- [Task requirements] The answer should be an exact repeat of the stretch of material below from the line containing "none; stroke-linecap: round;" through the line containing "middle; stroke-width: 4.5;".

- [Supplied information]
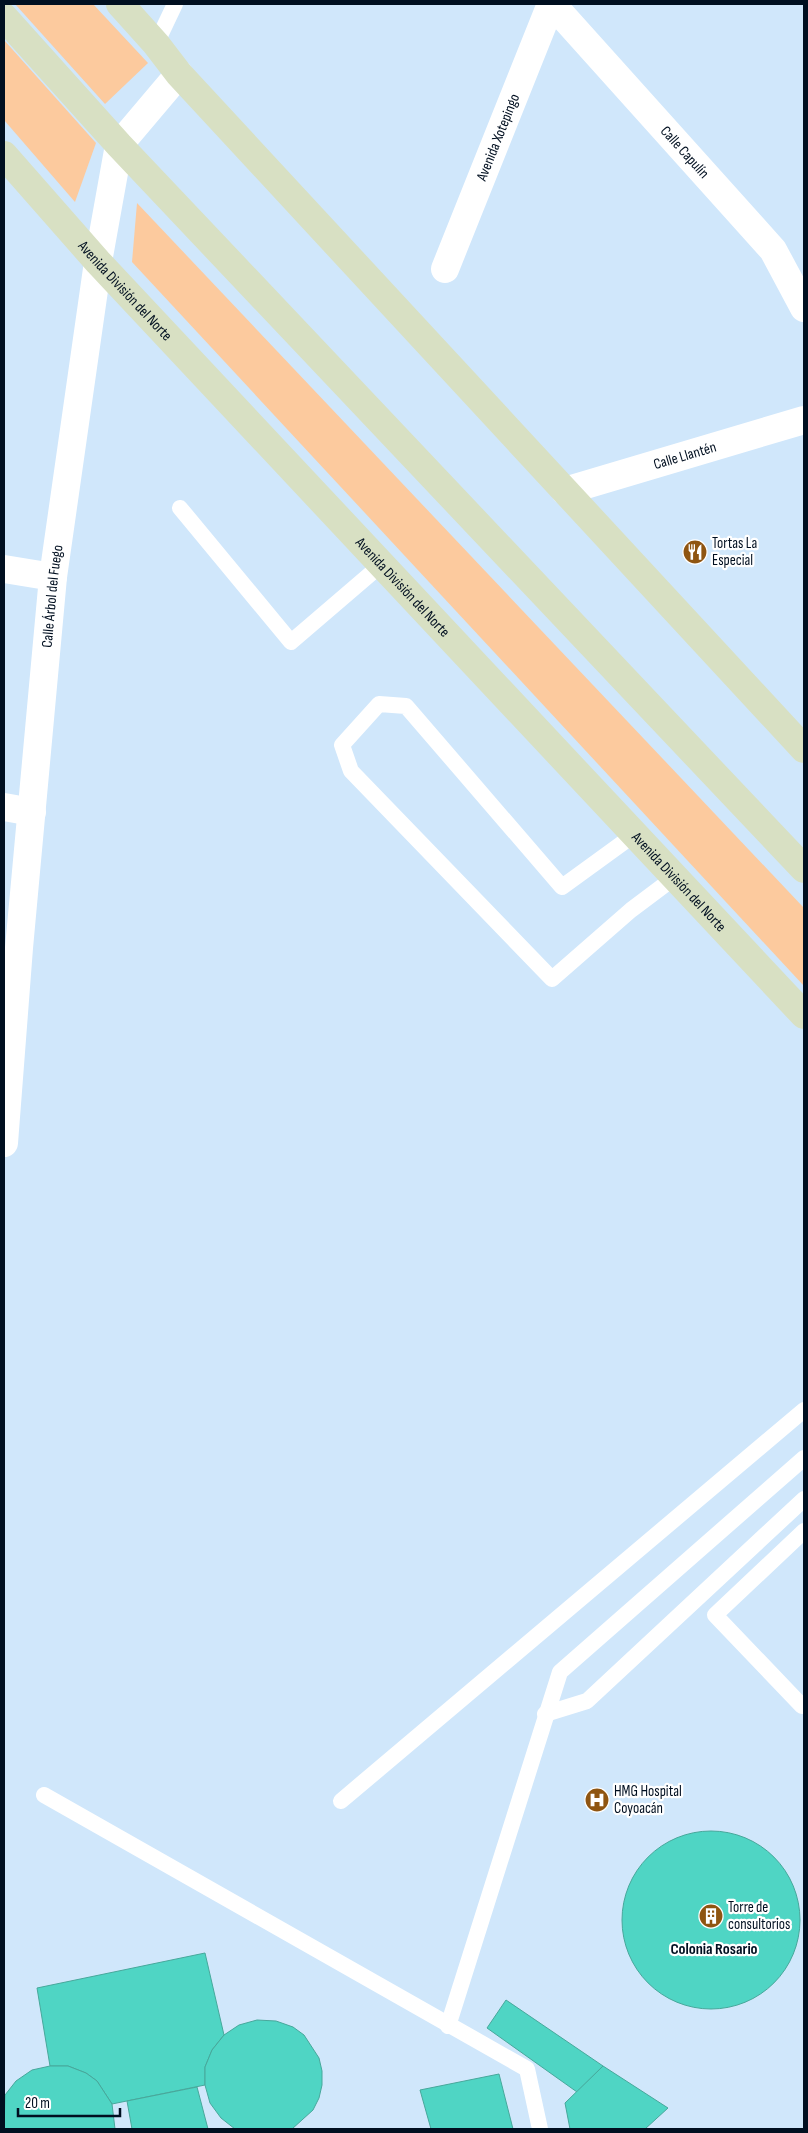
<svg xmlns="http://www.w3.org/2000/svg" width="808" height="2133" font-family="'Sofia Sans Condensed',sans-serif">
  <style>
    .green { fill: #fcca9e }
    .building { fill: #4fd5c4; stroke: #47a89b }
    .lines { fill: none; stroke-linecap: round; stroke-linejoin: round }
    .lane { stroke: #fff; stroke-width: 16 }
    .street { stroke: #fff; stroke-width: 28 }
    .secondary { stroke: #d8e0c3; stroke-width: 28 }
    .labels { text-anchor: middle; stroke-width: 4.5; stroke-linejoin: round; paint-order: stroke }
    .street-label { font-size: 15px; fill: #000f20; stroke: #fff }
    .poi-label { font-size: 15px; fill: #000f20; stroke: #fff; text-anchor: start }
    .neighbourhood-label { font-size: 16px; font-weight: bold; fill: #000f20; stroke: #fff }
  </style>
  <rect width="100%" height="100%" fill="#d0e7fb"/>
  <!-- green -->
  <g class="green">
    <path d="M15 4H93L148 63 105 104Z"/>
    <path d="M4 40 96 143 75 202 4 120Z"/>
    <path d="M137 203 804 908V986L132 262Z"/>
  </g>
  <!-- building -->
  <g class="building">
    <circle cx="711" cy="1920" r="89"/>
    <path d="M205 1953 224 2035 212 2050 205 2067V2085L112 2104 97 2081 86 2073 68 2066H50L37 1988Z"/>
    <path d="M506 2000 603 2066 577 2092 487 2028Z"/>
    <path d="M257 2020 276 2021 293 2027 304 2035 319 2058 322 2071V2085L319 2098 313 2110 292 2129H235L221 2118 210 2103 205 2085V2067L212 2050 224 2035 239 2025Z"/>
    <path d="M50 2066H68L86 2073 97 2081 112 2104 115 2129H4L5 2095 16 2081 32 2070Z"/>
    <path d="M603 2066 668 2108 645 2129H570L565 2103Z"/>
    <path d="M499 2074 513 2129H431L420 2090Z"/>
    <path d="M197 2087 208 2129H132L127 2101Z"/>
  </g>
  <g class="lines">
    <!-- lane -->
    <g class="lane">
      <path d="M156 44 175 4"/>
      <path d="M180 508 291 642 382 564"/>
      <path d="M635 834 562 887 406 706 379 704 342 745 351 771 552 979 631 910 675 877"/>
      <path d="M804 1531 715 1615 802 1706 804 1704"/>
      <path d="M545 1714 587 1701 804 1499"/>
      <path d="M44 1795 527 2069 540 2129"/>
      <path d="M341 1801 804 1410"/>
      <path d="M448 2026 560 1672 804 1458"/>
    </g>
    <!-- street -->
    <g class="street">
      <path id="s1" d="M552 4 773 250 804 308"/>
      <path id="s2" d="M445 269 551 4"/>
      <path id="s3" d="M565 491 804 420"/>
      <path d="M4 569 53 577"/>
      <path d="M4 807 32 812"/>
      <path id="s4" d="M4 1143 19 948 53 577 98 262 119 145 179 74"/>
    </g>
    <!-- secondary -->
    <g class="secondary">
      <path d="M120 4 156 44 179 74 804 749"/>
      <path d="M4 17 119 145 804 869"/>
      <path id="s5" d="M4 155 98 262 804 1015"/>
    </g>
  </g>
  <!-- icons -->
  <defs>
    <symbol id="restaurant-disc" viewBox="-11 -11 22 22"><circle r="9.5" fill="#8f5511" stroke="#fff"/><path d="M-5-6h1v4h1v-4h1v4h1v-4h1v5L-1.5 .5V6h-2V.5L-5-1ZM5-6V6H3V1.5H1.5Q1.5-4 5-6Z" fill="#fff"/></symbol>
    <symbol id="hospital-disc" viewBox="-11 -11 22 22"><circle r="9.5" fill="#8f5511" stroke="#fff"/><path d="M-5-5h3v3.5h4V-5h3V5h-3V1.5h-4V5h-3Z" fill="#fff"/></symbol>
    <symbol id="building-disc" viewBox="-11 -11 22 22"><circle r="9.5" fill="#8f5511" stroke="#fff"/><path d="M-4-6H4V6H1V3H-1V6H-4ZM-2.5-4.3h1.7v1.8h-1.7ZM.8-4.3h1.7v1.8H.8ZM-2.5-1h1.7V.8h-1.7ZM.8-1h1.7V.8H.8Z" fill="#fff"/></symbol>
  </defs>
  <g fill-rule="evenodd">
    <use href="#restaurant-disc" x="681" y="538" width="28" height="28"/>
    <use href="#hospital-disc" x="583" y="1786" width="28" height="28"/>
    <use href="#building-disc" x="697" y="1902" width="28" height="28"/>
  </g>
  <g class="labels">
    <!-- street labels -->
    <g class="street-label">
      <text dy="5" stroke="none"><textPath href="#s2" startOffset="142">Avenida Xotepingo</textPath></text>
      <text dy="5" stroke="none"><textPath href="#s1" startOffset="199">Calle Capulín</textPath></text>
      <text dy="5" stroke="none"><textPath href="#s5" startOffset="182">Avenida División del Norte</textPath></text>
      <text dy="5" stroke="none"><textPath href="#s3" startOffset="125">Calle Llantén</textPath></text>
      <text dy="5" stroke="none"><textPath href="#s5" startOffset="588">Avenida División del Norte</textPath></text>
      <text dy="5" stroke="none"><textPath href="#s4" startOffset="549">Calle Árbol del Fuego</textPath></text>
      <text dy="5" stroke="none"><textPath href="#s5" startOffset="992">Avenida División del Norte</textPath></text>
    </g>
    <!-- poi labels -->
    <g class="poi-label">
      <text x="712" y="548">Tortas La<tspan x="712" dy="17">Especial</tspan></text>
      <text x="614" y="1796">HMG Hospital<tspan x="614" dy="17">Coyoacán</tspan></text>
      <text x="728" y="1912">Torre de<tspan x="728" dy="17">consultorios</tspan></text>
    </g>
    <!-- neighbourhood labels -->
    <g class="neighbourhood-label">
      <text x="714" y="1954">Colonia Rosario</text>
    </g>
  </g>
  <!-- border -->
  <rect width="808" height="2133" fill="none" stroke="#000f20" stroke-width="10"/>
  <!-- scale -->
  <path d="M18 2108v8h102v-8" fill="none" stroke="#000f20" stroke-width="2.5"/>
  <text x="25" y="2108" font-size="15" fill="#000f20" stroke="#ffffff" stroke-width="4" paint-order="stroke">20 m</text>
</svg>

- [Problem solution]
    .lines { fill: none; stroke-linecap: round; stroke-linejoin: round }
    .lane { stroke: #fff; stroke-width: 16 }
    .street { stroke: #fff; stroke-width: 28 }
    .secondary { stroke: #d8e0c3; stroke-width: 28 }
    .labels { text-anchor: middle; stroke-width: 4.5; stroke-linejoin: round; paint-order: stroke }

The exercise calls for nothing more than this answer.